The decline in late-life androgen production is a very real and very treatable phenomenon. Unfortunately, 50 years of debate about whether there is such a thing as “male menopause” has obscured these hormonal changes. There is a growing realization that proper evaluation and treatment of testosterone deficiency is both appropriate and beneficial for many men. For optimal results, I recommend seeking out a physician experienced in bioidentical hormone replacement therapy within a broader program addressing overall lifestyle modification and enhancement.
[1] Diver, M.J., Imtiaz, K.E., Ahmad, A.M., Vora, J.P. & Fraser, W.D. (2003) Diurnal rhythms of serum total, free and bioavailable testosterone and of SHBG in middle-aged men compared with those in young men. Clinical Endocrinology, 58, 710-717.
[2] Liu PY, Death AK, Handelsman DJ. Androgens and cardiovascular disease. Endocrine Review. 2003 Jun;24(3):313-40.
[3] Haentjens P, Magaziner J, et al. Meta-analysis: Excess Mortality After Hip Fracture Among Older Women and Men.

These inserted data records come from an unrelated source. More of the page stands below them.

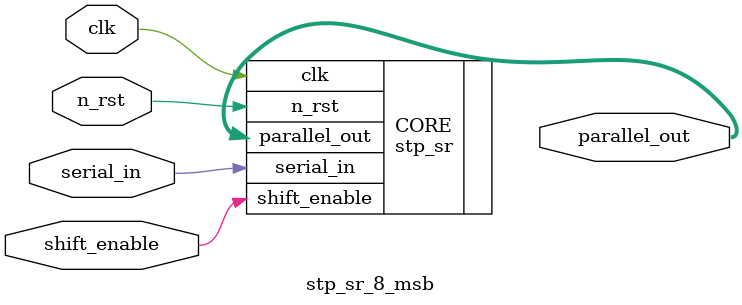
<source format=sv>

module stp_sr_8_msb
(
	input wire clk,
	input wire n_rst,
	input wire serial_in,
	input wire shift_enable,
	output wire [7:0] parallel_out 
);

	stp_sr 
	#(
		.NUM_BITS(8),
		.SHIFT_MSB(1)
		)
	CORE(
		.clk(clk),
		.n_rst(n_rst),
		.serial_in(serial_in),
		.shift_enable(shift_enable),
		.parallel_out(parallel_out)
	);

endmodule

</source>
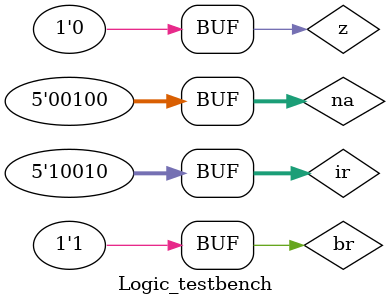
<source format=v>
`timescale 1us/10ns
module Logic_testbench();
	
	reg [4:0] na, ir;
	reg z,br;
	wire [4:0] out;
	
	Logic Logic1(z,ir,na,br,out);
	
	initial begin
		br = 1'b0; na = 5'd0; z = 1'b0; ir = 5'd3; #10;
		if(out !== na) $display("Start of FETCH1 failed");
		
		br = 1'b0; na = 5'd1; z = 1'b0; ir = 5'd3; #10;
		if(out !== na) $display("Start of FETCH2 failed");
		
		br = 1'b1; na = 5'bxxxxx; z = 1'b0; ir = 5'd19; #10;
		if(out !== ir) $display("Start of LOAD1 failed");
		
		br = 1'b0; na = 5'd20; z = 1'b0; ir = 5'd19; #10;
		if(out !== na) $display("Start of LOAD2 failed");
		
		br = 1'b0; na = 5'd0; z = 1'b0; ir = 5'd19; #10;
		if(out !== na) $display("Start of FETCH1 failed");
		
		br = 1'b0; na = 5'd1; z = 1'b0; ir = 5'd19; #10;
		if(out !== na) $display("Start of FETCH2 failed");
		
		br = 1'b1; na = 5'bxxxxx; z = 1'b0; ir = 5'd17; #10;
		if(out !== ir) $display("Start of SUB1 failed");
		
		br = 1'b0; na = 5'd0; z = 1'b0; ir = 5'd21; #10;
		if(out !== na) $display("Start of FETCH1 failed");
		
		br = 1'b0; na = 5'd1; z = 1'b0; ir = 5'd21; #10;
		if(out !== na) $display("Start of FETCH2 failed");
		
		br = 1'b1; na = 5'bxxxxx; z = 1'b0; ir = 5'd9; #10;
		if(out !== ir) $display("Start of JMPNZY1 failed");
		
		br = 1'b1; na = 5'bxxxxx; z = 1'b1; ir = 5'd9; #10;
		if(out !== 5'd11) $display("Start of JMPNZN1 failed");
		
		br = 1'b0; na = 5'd11; z = 1'b1; ir = 5'd10; #10;
		if(out == na) $display("Next address check even if z=1 and br=0");
		
		br = 1'b1; na = 5'bxxxxx; z = 1'b1; ir = 5'd18; #10;
		if(out == ir) $display("Ignoring z flag when instruction is not JMPNZ");
		
		br = 1'b1; na = 5'd4; z = 1'b1; ir = 5'd18; #10;
		if(out == ir) $display("Random test - na shouldn't be taken as next address");
		
		br = 1'b1; na = 5'd4; z = 1'b0; ir = 5'd18; #10;
		if(out == ir) $display("Random test - na shouldn't be taken as next address");
		
	end

endmodule

/* 

FETCH1
FETCH2
LOAD1
LOAD2
LOAD3
FETCH1
FETCH2
SUB1
FETCH1
FETCH2
JMPNZY1
FETCH1
FETCH2
SUB1
FETCH1
FETCH2
JMPNZN1
SOMETHING RANDOM

*/
</source>
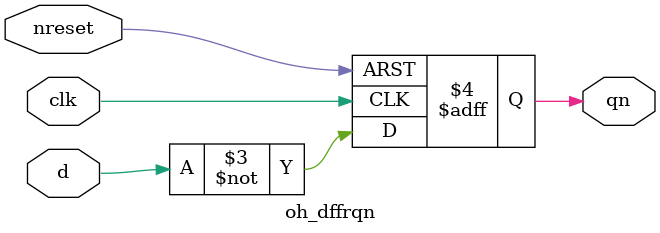
<source format=v>


module oh_dffrqn #(parameter DW = 1) // array width
   (
    input [DW-1:0] 	d,
    input [DW-1:0] 	clk,
    input [DW-1:0] 	nreset,
    output reg [DW-1:0] qn
    );
   
   always @ (posedge clk or negedge nreset)
     if(!nreset)
       qn <= {DW{1'b1}};
     else
       qn <= ~d;
   
endmodule

</source>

Annals Intern Med 2010; 152:380-390
[4] Hyde Z, Flicker L, Almeida OP, et al. Low Testosterone Tied to Frailty in Older Men. J Clin Endocrinol Metab. Pub Online April 24, 2010; doi:10.1210/jc.2009-2754
[5] Eaton NE, Reeves GK, Appleby PN, Key TJ. Endogenous sex hormones and prostate cancer: a quantitative review of prospective studies. British Journal of Cancer. 1999 Jun;80(7):930-4
[6] Khaw, KT, Dowsett, M, Folkerd E, et al. Endogenous testosterone and mortality due to all causes, cardiovascular disease, and cancer in men: European Prospective Investigation into Cancer in Norfolk (EPIC-Norfolk) prospective patient study. Circulation. 2007 Dec 4;116(23):2694-701.